“Nigerian Exports Hit by New Sahel Tariff as Regional Trade Shifts”

By Springnewsng Media Limited | April 1, 2025
Mali, Burkina Faso, and Niger’s military rulers have imposed a 0.5 percent tariff on o imports, threatening N234 billion in Nigerian exports. This follows their exit from ECOWAS to form the Alliance of Sahel States (AES), reshaping regional trade dynamics.
Over the past four years, Nigeria has exported an average of N234 billion worth of goods every year to Mali, Burkina Faso, and Niger combined.
“It might become tougher for manufacturers because of the already existing high cost of production confronting the manufacturers domestically in Nigeria,” said Odiri Erewa-Meggison, chairman of the Manufacturers Association of Nigeria Export Promotion Group (MANEG).http://Nigeria Export Promotion Group (MANEG).
The tariff should not come as a shock; it was expected. These countries want to show they’re serious about breaking away, and hitting imports with extra charges is part of that plan.
For years, Nigeria traded freely with its northern neighbors. But now, this new tariff could make Nigerian goods more expensive and hurt businesses that rely on cross-border trade. It’s a sign that the rules of doing business in the region are changing fast.
Nigeria has been a key trading partner for Niger, with exports totaling $491.4 million over four years (2020–2023), excluding 2024. In 2023, exports stood at $84.2 million, down from $193 million in 2022, according to data from Trading Economics.
The top Nigerian exports to Niger included petroleum gas ($44.6 million), electricity ($41.5 million), and cement ($32.8 million), as reported by the International Trade Centre (ITC). Meanwhile, exports to Burkina Faso and Mali totaled $77.67 million and $47.4 million, respectively, over four years. Overall, Nigeria’s total exports to the three Sahel states amounted to $616.47 million in four years.
Similarly, Nigeria exported goods worth N82.38 billion ($107 million) to Niger in the first quarter of 2024, a 77.12 percent increase from the same period in 2023, according to the Nigerian Export Promotion Council (NEPC). Trade between Nigeria and Burkina Faso also saw a 41.4 percent increase in early 2024, underscoring the economic ties between these nations, based on data from the ECOWAS Trade Observatory.
Burkina Faso and Mali have also been significant trade partners for Nigeria. In 2022, Burkina Faso imported goods worth $138 million from Nigeria, while Mali imported $52 million in Nigerian products, according to the United Nations COMTRADE database. Key commodities in these trade relationships included agricultural products, refined petroleum, and manufactured goods.
The introduction of the levy signals the erosion of long-standing economic cooperation, making Nigerian goods less competitive in these markets. Higher costs from tariffs could push businesses to seek alternative suppliers, reducing demand for Nigerian exports.

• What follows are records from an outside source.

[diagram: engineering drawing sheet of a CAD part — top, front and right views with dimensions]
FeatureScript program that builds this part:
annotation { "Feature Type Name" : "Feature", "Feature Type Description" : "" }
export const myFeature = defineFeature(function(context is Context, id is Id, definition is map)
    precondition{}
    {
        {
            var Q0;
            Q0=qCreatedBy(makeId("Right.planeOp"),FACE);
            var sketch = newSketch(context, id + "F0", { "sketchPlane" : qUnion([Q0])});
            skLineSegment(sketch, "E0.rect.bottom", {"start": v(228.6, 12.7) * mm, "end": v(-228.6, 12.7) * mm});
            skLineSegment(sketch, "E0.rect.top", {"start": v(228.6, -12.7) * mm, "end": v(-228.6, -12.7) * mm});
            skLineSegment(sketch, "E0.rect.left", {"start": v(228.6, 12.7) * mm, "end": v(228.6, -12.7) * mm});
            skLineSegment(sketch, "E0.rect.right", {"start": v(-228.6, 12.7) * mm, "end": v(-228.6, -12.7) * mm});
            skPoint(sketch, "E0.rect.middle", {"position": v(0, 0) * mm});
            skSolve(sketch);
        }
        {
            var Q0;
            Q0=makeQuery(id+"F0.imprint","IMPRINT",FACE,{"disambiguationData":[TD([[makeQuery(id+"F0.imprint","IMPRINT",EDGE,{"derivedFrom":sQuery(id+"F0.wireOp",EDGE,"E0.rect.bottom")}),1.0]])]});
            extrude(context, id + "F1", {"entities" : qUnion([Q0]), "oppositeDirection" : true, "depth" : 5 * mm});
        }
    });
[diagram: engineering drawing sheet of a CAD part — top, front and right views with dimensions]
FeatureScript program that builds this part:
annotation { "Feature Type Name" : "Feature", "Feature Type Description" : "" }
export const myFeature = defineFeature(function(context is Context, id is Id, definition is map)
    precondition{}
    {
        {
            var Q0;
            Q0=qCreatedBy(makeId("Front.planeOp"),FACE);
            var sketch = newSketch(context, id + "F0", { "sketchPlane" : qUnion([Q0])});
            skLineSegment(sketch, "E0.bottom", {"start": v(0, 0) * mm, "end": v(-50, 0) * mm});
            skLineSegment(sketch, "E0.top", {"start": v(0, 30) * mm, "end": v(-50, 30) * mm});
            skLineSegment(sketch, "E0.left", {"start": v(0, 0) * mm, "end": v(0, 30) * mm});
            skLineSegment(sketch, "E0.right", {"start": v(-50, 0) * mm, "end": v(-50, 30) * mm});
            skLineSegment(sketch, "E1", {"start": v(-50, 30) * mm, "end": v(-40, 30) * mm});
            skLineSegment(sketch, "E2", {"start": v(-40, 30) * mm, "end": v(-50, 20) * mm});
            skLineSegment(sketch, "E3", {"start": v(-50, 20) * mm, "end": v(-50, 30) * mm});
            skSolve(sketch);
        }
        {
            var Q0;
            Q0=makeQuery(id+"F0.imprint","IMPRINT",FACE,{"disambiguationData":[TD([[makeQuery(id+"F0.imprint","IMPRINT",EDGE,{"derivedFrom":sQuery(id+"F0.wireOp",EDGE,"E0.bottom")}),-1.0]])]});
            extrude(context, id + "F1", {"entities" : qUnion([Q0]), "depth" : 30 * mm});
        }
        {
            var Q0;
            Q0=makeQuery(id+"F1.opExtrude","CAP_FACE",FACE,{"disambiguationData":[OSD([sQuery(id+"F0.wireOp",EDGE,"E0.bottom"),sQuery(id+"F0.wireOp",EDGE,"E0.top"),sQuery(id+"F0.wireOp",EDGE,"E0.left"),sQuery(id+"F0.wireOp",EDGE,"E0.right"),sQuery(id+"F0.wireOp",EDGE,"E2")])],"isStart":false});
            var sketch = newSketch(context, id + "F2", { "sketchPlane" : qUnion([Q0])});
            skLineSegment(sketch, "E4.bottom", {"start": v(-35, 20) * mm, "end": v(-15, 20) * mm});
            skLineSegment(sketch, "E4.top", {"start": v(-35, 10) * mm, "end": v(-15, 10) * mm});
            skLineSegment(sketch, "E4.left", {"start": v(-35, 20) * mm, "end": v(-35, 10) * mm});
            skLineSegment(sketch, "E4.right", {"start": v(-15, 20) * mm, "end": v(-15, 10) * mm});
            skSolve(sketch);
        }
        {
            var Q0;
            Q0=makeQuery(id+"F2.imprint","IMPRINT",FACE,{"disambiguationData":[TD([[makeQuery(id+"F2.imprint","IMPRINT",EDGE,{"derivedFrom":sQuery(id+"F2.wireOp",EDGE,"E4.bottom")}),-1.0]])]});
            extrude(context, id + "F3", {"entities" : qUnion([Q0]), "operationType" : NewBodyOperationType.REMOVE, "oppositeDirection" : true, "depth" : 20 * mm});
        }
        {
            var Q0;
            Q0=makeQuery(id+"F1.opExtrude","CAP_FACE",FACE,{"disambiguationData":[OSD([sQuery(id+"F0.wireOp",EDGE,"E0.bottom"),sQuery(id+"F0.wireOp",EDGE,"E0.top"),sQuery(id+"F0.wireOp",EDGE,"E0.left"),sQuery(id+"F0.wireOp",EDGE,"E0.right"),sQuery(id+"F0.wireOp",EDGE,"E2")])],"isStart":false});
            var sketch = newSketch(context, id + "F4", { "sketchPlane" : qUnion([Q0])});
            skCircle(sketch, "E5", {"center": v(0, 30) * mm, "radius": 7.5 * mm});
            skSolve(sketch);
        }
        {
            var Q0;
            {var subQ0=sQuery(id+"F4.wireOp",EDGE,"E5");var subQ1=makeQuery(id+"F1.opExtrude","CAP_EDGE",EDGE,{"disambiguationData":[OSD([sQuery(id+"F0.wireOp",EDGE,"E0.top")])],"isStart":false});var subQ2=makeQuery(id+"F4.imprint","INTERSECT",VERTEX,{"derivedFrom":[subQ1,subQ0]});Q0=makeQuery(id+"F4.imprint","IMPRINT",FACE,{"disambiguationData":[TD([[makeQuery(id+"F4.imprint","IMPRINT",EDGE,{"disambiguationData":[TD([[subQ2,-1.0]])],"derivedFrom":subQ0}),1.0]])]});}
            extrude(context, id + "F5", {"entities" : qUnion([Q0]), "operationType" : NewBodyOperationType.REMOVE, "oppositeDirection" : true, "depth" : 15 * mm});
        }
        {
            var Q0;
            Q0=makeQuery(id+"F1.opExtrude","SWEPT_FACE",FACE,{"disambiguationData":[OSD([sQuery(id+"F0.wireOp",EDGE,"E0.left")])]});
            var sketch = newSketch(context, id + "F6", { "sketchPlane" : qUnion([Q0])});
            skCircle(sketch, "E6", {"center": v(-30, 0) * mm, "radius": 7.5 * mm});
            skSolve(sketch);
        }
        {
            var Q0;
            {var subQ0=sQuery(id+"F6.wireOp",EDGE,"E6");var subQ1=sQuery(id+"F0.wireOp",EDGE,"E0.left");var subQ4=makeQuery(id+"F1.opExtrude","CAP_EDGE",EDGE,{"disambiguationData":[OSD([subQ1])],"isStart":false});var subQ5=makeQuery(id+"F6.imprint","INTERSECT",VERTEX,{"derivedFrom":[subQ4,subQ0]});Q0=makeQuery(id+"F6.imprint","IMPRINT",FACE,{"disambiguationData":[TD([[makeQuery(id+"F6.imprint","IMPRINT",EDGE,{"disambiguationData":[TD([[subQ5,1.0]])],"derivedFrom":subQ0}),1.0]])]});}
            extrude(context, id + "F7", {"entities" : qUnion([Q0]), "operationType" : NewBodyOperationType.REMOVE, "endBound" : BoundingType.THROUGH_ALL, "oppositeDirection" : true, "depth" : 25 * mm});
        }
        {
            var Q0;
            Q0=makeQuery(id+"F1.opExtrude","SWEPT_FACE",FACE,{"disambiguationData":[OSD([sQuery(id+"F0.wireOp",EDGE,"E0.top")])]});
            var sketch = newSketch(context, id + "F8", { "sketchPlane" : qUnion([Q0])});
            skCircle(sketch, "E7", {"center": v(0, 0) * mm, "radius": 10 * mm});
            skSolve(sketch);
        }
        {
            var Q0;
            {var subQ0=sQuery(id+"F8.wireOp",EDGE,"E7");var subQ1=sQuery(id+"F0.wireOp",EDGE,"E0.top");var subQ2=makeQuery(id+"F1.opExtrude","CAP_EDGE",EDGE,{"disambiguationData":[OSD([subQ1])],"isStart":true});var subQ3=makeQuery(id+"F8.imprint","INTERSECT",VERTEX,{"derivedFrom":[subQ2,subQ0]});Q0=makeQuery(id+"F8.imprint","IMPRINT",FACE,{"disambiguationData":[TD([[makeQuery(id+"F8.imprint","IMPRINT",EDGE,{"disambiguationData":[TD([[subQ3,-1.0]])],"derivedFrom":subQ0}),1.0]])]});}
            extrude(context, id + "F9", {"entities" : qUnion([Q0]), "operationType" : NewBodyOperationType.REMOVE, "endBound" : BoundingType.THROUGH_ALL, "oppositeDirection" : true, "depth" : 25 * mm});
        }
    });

Nigerian exporters, once protected under the ECOWAS Trade Liberalisation Scheme (ETLS), now face technical barriers and import duties that could curtail market access.
Another concern is the potential downsizing of businesses that rely heavily on Sahelian markets. “Most manufacturing exporters doing a higher volume of export to any of the affected economies could resolve a reduction in their manufacturing operations and retrench their workforce, and tax revenue accruable to the government from such companies would be reduced,” Erewa-Meggison noted. Furthermore, the levy could fuel informal trade and smuggling along the borders, leading to data loss on Nigeria’s trade volume with these countries.
A Political Move with Economic Consequences
At its core, the levy is more than just a revenue-raising tool. The juntas governing the three nations have framed it as a means of financing their alliance, reinforcing their economic independence from ECOWAS. Their exit from the regional bloc was fueled by accusations that ECOWAS failed to adequately support them in battling Islamist insurgencies. Since then, these governments have taken steps to consolidate power, including deepening military and economic integration under AES.
However, the Sahel states remain some of the poorest in the world, reliant on trade with larger economies like Nigeria to sustain their fragile economies. The new tariff risks hurting not only Nigerian exporters but also local businesses in the Sahel region that depend on affordable Nigerian goods.
The Future of Regional Trade
This policy shift raises broader concerns about the future of West African trade dynamics. If more nations begin to erect trade barriers, ECOWAS could see its influence wane, leading to further economic fragmentation in the region.
For now, the introduction of the levy signals a new reality, one in which Nigerian exporters must brace for increased costs and greater uncertainty in their regional trade relationships.